Evaluation. Matches the sorted reference's slice; cost scales with result size, not list size.

Task 8 — Skip-list-backed ordered map¶

Goal. Turn the set into a Map[int]V: store a value payload per node. Put(k, v) inserts or updates; Get(k) -> (V, bool); Delete(k). Ordered iteration yields (key, value) pairs by key.

Constraints. On Put of an existing key, update the payload in place (do not insert a duplicate node). Map semantics, not multiset.

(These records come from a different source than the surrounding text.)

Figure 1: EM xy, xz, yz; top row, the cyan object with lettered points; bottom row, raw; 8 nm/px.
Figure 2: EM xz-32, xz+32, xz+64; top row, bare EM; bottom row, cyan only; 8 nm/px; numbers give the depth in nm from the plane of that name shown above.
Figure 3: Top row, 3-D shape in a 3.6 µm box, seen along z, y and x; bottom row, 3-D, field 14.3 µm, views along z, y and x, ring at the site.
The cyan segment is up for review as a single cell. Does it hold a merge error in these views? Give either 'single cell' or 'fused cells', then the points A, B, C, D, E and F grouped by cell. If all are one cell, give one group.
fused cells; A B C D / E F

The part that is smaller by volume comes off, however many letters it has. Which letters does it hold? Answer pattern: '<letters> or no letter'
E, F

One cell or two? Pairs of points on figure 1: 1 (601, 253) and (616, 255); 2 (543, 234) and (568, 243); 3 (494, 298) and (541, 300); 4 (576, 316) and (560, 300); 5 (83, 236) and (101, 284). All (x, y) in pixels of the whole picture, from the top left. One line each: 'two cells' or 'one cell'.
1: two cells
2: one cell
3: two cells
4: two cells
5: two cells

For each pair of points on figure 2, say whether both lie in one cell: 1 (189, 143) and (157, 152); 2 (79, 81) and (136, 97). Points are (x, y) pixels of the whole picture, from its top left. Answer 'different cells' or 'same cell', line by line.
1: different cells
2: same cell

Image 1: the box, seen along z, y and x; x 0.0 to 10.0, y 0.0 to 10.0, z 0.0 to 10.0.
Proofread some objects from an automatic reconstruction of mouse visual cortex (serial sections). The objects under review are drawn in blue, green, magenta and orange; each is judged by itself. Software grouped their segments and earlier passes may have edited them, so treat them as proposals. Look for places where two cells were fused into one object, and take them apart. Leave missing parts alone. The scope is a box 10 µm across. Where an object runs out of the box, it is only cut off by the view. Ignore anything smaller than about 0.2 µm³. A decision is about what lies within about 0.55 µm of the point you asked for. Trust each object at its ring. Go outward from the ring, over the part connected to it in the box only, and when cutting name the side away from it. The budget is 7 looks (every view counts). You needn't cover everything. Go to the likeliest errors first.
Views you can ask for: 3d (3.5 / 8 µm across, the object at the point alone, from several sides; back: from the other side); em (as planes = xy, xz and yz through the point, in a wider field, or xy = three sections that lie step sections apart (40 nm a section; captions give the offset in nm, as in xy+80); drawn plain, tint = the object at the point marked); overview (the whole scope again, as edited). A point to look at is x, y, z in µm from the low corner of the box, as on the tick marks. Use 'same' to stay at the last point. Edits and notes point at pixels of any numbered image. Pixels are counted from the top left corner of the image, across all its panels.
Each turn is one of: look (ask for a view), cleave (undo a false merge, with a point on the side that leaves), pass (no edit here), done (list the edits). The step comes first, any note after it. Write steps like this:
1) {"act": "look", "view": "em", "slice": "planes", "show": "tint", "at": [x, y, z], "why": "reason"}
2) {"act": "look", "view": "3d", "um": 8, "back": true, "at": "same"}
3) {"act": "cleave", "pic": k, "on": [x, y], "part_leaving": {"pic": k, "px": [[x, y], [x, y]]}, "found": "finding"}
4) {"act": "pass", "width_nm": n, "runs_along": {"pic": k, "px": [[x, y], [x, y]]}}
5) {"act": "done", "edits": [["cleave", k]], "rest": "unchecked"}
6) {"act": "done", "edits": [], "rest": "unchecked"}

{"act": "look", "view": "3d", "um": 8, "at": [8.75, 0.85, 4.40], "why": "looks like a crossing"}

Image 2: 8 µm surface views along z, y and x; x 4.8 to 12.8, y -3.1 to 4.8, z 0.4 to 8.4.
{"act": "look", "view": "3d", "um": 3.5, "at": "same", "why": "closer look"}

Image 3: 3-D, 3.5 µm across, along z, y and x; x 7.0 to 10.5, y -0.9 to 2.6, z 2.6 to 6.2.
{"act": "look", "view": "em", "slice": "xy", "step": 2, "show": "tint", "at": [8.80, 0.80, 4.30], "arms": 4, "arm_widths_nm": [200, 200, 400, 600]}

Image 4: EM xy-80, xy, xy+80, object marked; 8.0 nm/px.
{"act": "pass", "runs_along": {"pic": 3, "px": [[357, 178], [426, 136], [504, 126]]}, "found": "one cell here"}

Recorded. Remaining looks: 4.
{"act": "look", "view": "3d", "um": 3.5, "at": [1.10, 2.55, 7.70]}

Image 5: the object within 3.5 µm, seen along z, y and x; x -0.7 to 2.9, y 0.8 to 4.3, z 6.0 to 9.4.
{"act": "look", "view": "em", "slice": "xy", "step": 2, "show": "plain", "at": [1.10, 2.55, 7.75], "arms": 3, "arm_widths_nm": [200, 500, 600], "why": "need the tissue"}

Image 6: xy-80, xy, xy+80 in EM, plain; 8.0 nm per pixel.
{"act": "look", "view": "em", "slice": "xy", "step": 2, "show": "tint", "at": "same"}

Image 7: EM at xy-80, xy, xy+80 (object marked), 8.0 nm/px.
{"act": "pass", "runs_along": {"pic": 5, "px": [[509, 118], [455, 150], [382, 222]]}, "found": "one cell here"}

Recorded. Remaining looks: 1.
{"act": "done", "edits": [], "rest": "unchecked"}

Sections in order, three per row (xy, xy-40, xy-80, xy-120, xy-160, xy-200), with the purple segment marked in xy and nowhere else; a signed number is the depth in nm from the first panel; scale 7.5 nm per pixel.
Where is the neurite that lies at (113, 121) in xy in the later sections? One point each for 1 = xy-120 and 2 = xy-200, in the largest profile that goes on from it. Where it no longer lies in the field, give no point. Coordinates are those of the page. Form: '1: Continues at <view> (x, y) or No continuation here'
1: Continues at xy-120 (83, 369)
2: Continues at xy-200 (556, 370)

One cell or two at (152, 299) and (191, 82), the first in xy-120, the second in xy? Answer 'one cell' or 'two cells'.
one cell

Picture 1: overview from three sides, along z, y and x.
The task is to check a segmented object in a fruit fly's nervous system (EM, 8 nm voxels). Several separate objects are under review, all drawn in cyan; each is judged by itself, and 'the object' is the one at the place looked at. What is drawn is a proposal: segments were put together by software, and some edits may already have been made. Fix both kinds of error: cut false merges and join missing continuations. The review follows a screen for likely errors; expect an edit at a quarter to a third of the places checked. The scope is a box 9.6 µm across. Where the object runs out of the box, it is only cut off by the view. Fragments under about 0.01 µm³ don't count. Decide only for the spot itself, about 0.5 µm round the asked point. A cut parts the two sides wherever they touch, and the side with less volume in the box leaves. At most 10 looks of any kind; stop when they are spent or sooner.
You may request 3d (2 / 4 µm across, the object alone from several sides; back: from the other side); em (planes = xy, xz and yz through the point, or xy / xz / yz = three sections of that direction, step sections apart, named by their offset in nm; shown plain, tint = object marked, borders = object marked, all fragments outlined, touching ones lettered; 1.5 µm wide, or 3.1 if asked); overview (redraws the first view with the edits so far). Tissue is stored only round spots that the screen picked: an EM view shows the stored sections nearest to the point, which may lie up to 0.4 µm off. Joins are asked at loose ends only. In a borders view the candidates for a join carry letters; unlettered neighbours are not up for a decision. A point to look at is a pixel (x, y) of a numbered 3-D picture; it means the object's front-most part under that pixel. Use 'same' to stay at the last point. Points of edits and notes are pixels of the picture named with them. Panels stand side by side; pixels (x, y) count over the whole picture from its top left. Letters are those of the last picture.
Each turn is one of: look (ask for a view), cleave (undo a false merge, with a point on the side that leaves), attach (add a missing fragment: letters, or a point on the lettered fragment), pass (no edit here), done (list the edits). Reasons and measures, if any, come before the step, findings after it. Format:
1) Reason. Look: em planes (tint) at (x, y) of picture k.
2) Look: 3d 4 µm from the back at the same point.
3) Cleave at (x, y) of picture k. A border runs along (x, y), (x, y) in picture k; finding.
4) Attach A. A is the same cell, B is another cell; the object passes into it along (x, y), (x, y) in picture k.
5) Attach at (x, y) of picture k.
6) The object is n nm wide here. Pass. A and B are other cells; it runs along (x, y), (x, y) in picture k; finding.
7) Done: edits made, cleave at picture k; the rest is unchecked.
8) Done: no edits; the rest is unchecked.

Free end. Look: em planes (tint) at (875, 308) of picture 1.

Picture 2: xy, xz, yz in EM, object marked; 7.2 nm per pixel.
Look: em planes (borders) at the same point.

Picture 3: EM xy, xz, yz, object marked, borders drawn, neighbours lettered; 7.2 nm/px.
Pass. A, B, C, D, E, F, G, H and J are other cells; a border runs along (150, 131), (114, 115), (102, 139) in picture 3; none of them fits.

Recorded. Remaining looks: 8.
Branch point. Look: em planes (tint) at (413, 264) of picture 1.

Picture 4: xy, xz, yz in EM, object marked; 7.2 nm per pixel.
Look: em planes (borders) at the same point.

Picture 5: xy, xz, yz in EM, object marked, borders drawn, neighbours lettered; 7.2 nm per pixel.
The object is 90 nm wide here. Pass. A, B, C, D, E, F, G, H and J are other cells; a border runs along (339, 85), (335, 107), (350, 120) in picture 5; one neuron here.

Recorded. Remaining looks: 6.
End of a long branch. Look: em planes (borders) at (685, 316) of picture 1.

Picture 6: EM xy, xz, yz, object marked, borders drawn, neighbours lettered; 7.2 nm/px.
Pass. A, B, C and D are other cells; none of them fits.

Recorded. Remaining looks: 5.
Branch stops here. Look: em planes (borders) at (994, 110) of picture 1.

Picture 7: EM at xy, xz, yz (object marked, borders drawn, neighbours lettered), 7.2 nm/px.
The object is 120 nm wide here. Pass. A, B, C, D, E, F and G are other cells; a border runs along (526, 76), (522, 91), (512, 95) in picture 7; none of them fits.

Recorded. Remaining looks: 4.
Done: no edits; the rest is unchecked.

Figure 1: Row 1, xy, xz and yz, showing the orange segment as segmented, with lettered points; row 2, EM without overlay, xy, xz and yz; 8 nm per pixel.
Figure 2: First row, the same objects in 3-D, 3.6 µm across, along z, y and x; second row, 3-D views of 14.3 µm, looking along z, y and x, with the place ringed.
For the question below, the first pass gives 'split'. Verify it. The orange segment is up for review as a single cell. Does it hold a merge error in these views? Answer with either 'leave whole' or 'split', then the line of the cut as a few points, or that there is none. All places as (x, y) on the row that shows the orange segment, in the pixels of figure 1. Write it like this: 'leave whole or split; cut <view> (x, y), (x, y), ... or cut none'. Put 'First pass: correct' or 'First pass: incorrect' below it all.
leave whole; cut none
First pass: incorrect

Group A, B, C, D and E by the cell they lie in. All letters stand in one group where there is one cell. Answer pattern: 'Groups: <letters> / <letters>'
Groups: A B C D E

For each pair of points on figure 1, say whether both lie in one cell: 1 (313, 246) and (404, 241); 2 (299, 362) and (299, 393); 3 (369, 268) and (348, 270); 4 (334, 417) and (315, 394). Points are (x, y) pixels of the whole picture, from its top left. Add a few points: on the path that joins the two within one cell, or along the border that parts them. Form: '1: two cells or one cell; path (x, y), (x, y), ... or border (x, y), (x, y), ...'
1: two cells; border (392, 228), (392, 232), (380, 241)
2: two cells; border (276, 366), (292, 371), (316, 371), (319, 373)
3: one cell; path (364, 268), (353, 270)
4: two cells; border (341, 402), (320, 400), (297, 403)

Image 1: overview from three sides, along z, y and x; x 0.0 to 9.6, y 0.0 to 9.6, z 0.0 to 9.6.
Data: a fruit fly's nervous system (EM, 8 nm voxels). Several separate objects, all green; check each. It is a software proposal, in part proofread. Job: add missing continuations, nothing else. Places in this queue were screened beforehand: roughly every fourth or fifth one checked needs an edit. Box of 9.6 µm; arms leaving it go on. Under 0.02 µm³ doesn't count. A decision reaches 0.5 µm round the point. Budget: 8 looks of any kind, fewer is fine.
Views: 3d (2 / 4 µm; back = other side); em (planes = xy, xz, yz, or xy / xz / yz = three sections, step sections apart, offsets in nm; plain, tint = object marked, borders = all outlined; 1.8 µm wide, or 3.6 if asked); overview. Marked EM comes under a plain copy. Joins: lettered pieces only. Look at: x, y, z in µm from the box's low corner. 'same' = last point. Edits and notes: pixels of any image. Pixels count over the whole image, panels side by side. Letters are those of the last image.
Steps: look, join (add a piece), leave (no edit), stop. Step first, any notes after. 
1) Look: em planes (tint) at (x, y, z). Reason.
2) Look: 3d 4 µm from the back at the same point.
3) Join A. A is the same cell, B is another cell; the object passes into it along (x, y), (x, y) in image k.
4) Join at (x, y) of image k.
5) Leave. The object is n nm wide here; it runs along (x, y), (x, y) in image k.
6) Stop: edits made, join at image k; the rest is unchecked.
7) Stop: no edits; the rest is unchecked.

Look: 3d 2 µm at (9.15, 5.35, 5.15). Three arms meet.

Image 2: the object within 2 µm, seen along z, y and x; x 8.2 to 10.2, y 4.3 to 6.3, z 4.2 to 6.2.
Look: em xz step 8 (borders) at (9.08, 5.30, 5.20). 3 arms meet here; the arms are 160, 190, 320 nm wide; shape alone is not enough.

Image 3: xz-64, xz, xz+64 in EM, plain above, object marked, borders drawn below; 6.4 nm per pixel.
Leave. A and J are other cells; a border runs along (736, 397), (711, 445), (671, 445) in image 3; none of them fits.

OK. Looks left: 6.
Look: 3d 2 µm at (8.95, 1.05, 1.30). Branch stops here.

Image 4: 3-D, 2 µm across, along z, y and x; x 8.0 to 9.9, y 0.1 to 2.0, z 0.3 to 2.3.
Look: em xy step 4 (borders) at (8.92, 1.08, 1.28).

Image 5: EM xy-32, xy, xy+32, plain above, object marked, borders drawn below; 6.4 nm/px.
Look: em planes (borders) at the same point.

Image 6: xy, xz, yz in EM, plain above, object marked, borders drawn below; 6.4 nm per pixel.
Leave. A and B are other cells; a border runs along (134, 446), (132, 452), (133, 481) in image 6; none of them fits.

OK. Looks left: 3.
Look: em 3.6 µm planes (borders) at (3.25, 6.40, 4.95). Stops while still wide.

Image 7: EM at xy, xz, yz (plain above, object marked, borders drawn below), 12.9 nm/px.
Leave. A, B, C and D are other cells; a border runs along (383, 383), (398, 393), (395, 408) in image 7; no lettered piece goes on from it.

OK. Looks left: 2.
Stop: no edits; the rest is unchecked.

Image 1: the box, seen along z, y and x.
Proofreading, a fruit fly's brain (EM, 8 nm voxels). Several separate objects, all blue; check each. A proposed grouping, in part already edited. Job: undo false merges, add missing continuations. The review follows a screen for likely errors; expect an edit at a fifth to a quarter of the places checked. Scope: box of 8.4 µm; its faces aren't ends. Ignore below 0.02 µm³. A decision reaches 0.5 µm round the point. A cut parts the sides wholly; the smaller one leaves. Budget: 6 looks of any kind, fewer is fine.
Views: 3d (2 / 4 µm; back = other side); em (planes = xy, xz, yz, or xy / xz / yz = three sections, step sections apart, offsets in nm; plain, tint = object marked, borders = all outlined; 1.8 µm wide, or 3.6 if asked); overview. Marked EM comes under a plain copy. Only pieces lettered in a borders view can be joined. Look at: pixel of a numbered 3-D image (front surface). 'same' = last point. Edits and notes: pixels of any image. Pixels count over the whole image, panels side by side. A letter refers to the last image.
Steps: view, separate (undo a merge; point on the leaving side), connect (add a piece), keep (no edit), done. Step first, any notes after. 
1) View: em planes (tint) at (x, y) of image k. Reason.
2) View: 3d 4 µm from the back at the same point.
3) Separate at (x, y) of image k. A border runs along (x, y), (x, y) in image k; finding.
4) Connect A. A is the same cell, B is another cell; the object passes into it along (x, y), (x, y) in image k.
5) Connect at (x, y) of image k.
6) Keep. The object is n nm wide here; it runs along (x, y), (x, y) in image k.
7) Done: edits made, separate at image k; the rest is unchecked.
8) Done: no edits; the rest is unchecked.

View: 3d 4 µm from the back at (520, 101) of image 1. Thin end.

Evaluation. Behaves like a sorted map; Put of an existing key changes its value without growing the list.

Task 9 — Doubly-linked level 0 (predecessor + reverse iteration)¶

Goal. Add a backward pointer to each base-level node, making level 0 doubly linked (the Redis design). Implement Predecessor(v) in O(1) given a node, and ReverseIterate() yielding elements in descending order.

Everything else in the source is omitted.